**What is required**.
Scan the data for "admin" and copy the lines it appears in.

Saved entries
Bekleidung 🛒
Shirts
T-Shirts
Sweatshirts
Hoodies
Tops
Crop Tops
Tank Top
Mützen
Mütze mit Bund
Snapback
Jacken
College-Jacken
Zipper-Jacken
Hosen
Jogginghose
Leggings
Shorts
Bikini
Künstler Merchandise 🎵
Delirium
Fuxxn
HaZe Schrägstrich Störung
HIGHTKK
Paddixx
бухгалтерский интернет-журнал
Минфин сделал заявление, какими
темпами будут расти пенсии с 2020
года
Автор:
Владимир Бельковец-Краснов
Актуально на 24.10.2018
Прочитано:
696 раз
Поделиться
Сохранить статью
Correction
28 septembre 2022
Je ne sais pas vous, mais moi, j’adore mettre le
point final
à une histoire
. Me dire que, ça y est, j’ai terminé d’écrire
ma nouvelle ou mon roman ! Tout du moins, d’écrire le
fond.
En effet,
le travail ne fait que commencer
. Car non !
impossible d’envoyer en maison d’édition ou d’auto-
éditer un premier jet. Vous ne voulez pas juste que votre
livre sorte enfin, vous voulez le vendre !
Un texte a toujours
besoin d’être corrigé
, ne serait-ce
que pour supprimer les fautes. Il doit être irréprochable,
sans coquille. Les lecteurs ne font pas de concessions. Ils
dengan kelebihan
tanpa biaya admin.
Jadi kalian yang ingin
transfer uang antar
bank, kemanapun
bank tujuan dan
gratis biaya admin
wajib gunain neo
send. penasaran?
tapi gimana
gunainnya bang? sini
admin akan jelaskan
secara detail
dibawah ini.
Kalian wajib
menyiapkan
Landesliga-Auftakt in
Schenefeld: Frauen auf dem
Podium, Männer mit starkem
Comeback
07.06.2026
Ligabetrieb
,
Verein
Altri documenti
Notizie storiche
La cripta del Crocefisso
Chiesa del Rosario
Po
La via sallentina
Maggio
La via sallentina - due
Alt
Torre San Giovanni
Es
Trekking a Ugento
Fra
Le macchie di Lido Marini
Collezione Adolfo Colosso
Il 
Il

**Expected answer**.
tanpa biaya admin.
gratis biaya admin
admin akan jelaskan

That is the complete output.